BEGIN

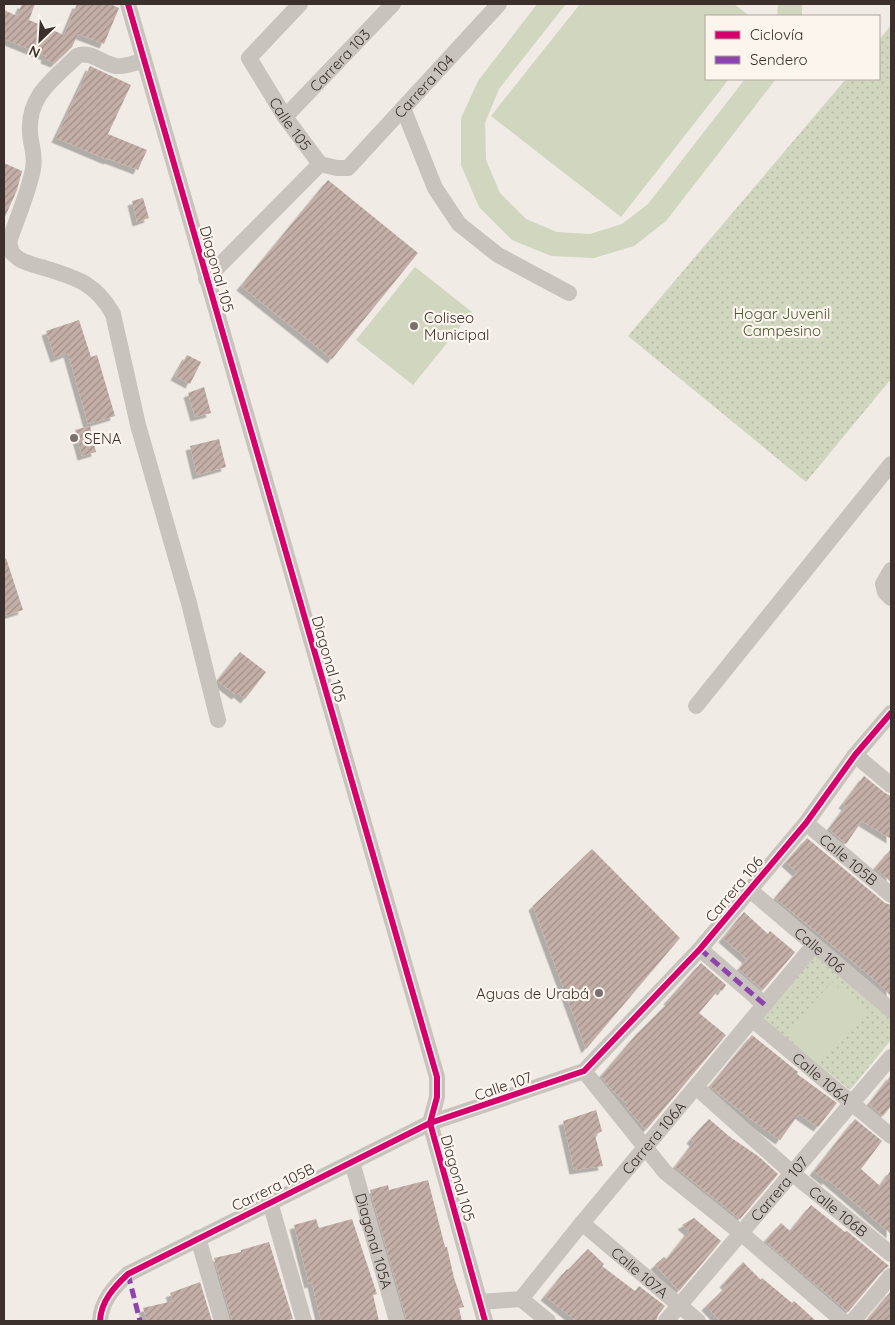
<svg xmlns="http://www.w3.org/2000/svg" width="895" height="1325" font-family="Quicksand,sans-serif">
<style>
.grass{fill:url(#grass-dots)}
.garden{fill:#d1d6bf}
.building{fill:url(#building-hatch);filter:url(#shadow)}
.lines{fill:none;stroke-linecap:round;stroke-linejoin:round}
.minor{stroke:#c9c3be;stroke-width:16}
.quiet{stroke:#8e44ad;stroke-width:5;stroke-dasharray:10 5;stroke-linecap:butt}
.cycleway-casing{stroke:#fbf5ee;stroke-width:9}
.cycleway{stroke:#d6006c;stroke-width:6}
.poi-dot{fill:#7a716c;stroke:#fbf5ee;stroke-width:2}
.labels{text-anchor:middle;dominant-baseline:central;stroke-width:4.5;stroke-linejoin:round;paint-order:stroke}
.street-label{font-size:15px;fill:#3b302b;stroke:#fbf5ee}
.park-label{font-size:15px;fill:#4a5a2e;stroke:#fbf5ee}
.poi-label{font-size:15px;fill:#3b302b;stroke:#fbf5ee;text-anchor:start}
</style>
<defs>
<pattern id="grass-dots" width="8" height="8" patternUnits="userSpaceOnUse" patternTransform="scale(1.25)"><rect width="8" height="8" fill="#d1d6bf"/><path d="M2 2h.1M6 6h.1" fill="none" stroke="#b4b8a4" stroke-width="1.8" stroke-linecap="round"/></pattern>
<pattern id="building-hatch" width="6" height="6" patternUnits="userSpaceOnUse" patternTransform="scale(1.25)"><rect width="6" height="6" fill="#c3afa7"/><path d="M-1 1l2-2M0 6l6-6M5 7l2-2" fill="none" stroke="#a08f88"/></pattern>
<filter id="shadow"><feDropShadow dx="-4.5" dy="4.5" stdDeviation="0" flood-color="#0004"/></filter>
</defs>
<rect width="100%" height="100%" fill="#f0ebe5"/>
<g class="grass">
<path d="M891 25V379L806 482 628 336 846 79H879V40Z"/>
<path d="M814 955 891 1018V1040L850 1090 762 1019Z"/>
</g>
<g class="garden">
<path d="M537 4H566L499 89 485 123 486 160 500 193 526 219 557 232 590 234 622 224 648 204 745 79H776L666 221 634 246 594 258 551 256 512 240 479 207 461 165V118L478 81Z"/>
<path d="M580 4H734L750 16H706V79H729L621 217 491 116Z"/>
<path d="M778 4H802V16H777Z"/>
<path d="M415 267 472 312 413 385 356 340Z"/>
<path d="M832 982 866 1012 819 1064 786 1033Z"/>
</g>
<g class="building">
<path d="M22 4H35L29 20 64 35 77 4H110L119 8 104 44 78 34 72 47 55 63 45 59 46 56 4 39V10L17 16Z"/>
<path d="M90 66 131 85 108 134 147 150 138 170 109 159 108 160 56 138Z"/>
<path d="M4 163 22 171 17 190 4 219Z"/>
<path d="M328 180 418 253 332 359 241 286Z"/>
<path d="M143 198 149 218 137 222 132 201Z"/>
<path d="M79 320 91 357 97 355 115 416 88 424 68 353 55 358 46 331Z"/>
<path d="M187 355 201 362 190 384 175 376Z"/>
<path d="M204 387 211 413 195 417 188 393Z"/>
<path d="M90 426 96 452 82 456 75 430Z"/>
<path d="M219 439 226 467 197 475 190 446Z"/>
<path d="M6 558 23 610 4 616V559Z"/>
<path d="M240 652 266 672 245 699 238 693 236 695 219 682 218 680Z"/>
<path d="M864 776 885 793 891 796V839L862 821 846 844 829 829 846 806 843 804Z"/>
<path d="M807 838 885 903 891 905V996L875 980 775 898 797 872 786 862Z"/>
<path d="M592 849 680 938 586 1049 533 906Z"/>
<path d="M891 849V882L875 868Z"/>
<path d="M744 912 768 934 770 931 795 952 763 990 739 969 747 959 723 938Z"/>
<path d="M701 963 726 985 722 991 719 989 699 1013 726 1035 646 1130 625 1106 628 1104 612 1090 601 1076 636 1035 670 1001 668 1000Z"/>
<path d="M752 1035 798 1072 797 1074 837 1103 818 1127 799 1114 780 1140 745 1115 710 1086Z"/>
<path d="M891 1075V1106L883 1116 869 1104Z"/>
<path d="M596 1110 602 1131 595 1135 603 1166 574 1170 563 1121Z"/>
<path d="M709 1119 730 1137 758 1156 778 1174 740 1219 675 1167 694 1142 691 1139Z"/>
<path d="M855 1119 882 1141 861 1169 880 1186 891 1170V1234L827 1179 826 1181 814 1171Z"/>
<path d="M428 1180 445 1247H447L454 1278 464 1307 459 1308 462 1321H407L370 1190 388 1185 389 1190Z"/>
<path d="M811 1205 845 1232 847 1231 889 1266 883 1270 848 1312 765 1241 781 1223 790 1231Z"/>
<path d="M694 1218 721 1241 679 1291 655 1265 664 1257 667 1259 689 1231 682 1225Z"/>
<path d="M316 1219 319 1228 352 1219 377 1294 373 1295 379 1321H321L312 1283 309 1284 294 1225Z"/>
<path d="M269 1242 293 1319 285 1321H232L214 1258 241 1252V1250Z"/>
<path d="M588 1249 604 1264 602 1266 635 1291 639 1286 665 1306 658 1315 656 1321H576L545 1296 567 1269 568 1270Z"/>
<path d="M743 1262 761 1280 762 1278 792 1303 794 1301 816 1321H720L706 1306 727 1286 724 1283Z"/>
<path d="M200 1282 212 1321H147L143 1308 173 1301 170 1293Z"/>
<path d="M891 1291V1321H866Z"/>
</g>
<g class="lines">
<g class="minor">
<path d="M128 4 437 1077V1097L430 1123 485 1321"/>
<path id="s1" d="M300 4 249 58 285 117 320 164 337 168H348L499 4"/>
<path d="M144 60C136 63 125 67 116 66 103 64 90 50 77 56 54 79 28 95 30 131 30 145 36 153 33 169 28 194 17 218 9 242L12 253 19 259C26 263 34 265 41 267 74 277 95 282 113 314L138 425 189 603 218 720"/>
<path d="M403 108 435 188 459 224 498 255 569 293"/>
<path id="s2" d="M285 117 393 4"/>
<path d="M206 279 320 164"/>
<path d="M891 570 883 584 885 592 891 598"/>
<path d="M696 706 891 464"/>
<path d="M855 755 891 785"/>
<path id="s3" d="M806 823 891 895"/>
<path id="s4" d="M750 890 891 1010"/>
<path d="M700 949 765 1005"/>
<path id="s5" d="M753 1020 891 1136"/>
<path d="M584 1071 665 1172 741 1233 843 1321"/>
<path id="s6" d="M696 1087 792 1173 891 1254"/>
<path id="s7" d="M352 1162 397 1321"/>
<path d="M270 1202 304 1321"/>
<path id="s8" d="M582 1223 698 1321"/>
<path d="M198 1238 222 1321"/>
<path d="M521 1299 548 1321"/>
<path id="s9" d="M480 1302 521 1299 582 1223 814 945"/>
<path d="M100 1321C101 1301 114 1287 128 1274L430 1123 584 1071 700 949 806 823 855 755 891 713"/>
<path id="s10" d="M666 1321 891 1057"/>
<path d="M853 1321 891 1276"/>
</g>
<g class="quiet">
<path d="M700 949 765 1005"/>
<path d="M128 1274 140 1321"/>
</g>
<g class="cycleway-casing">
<g id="cycleway">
<path d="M128 4 437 1077V1097L430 1123 485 1321"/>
<path d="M100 1321C101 1301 114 1287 128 1274L430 1123 584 1071 700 949 806 823 855 755 891 713"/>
</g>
</g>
<use href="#cycleway" class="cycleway"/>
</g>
<g class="poi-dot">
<circle cx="414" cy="326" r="5"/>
<circle cx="74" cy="438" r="5"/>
<circle cx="599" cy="993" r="5"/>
</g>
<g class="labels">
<g class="street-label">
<text stroke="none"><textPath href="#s2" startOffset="79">Carrera 103</textPath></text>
<text stroke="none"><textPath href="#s1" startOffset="342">Carrera 104</textPath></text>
<text stroke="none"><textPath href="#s1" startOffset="152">Calle 105</textPath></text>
<text transform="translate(217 269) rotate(74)">Diagonal 105</text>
<text transform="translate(329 659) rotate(74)">Diagonal 105</text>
<text stroke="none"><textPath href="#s3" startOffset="56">Calle 105B</textPath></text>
<text transform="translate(734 889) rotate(-50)">Carrera 106</text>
<text stroke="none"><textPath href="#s4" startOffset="92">Calle 106</textPath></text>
<text stroke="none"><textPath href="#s5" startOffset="90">Calle 106A</textPath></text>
<text transform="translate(503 1086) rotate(-19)">Calle 107</text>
<text stroke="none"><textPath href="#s9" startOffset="250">Carrera 106A</textPath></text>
<text transform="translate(458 1178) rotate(74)">Diagonal 105</text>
<text transform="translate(273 1187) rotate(-26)">Carrera 105B</text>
<text stroke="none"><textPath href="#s10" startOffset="174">Carrera 107</textPath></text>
<text stroke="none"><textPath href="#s6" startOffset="189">Calle 106B</textPath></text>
<text stroke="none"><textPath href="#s7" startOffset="82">Diagonal 105A</textPath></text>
<text stroke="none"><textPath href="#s8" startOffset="76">Calle 107A</textPath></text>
</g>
<g class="park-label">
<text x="782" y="313">Hogar Juvenil<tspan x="782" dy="17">Campesino</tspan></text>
</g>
<g class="poi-label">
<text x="424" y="317">Coliseo<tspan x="424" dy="17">Municipal</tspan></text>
<text x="84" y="438">SENA</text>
<text x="589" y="993" text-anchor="end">Aguas de Urabá</text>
</g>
</g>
<rect width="895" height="1325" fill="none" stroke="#3b302b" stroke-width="10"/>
<rect x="705" y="15" width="175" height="65" fill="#fbf5ee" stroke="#aea6a0"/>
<rect x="715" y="31" width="25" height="8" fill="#d6006c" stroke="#aea6a0"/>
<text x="750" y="40" font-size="15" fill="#3b302b">Ciclovía</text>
<rect x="715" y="56" width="25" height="8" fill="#8e44ad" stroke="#aea6a0"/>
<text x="750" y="65" font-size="15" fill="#3b302b">Sendero</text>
<g transform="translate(40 40) rotate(205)" stroke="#fbf5ee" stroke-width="4" paint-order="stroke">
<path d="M0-4L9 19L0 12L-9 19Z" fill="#3b302b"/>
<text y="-8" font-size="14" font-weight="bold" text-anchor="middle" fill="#3b302b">N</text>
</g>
</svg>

END

Task: Where does the string "linejoin" occur in the listing above? Return every line that contains it.

Task solution:
.lines{fill:none;stroke-linecap:round;stroke-linejoin:round}
.labels{text-anchor:middle;dominant-baseline:central;stroke-width:4.5;stroke-linejoin:round;paint-order:stroke}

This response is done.